## [Extracted records]

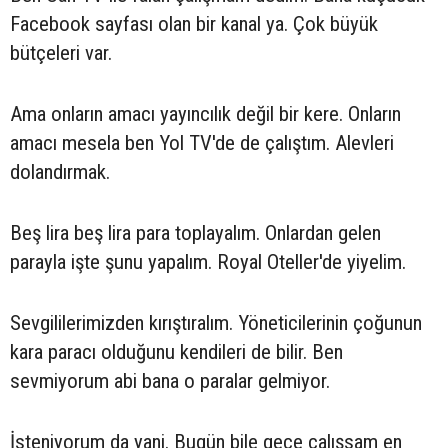
Facebook sayfası olan bir kanal ya. Çok büyük
bütçeleri var.
Ama onların amacı yayıncılık değil bir kere. Onların
amacı mesela ben Yol TV'de de çalıştım. Alevleri
dolandırmak.
Beş lira beş lira para toplayalım. Onlardan gelen
parayla işte şunu yapalım. Royal Oteller'de yiyelim.
Sevgililerimizden kırıştıralım. Yöneticilerinin çoğunun
kara paracı olduğunu kendileri de bilir. Ben
sevmiyorum abi bana o paralar gelmiyor.
İsteniyorum da yani. Bugün bile gece çalışsam en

## [Goal of the exercise]
The lines holding the string "amacı" in the listing above are what you should copy out.

## [Your solution]
Ama onların amacı yayıncılık değil bir kere. Onların
amacı mesela ben Yol TV'de de çalıştım. Alevleri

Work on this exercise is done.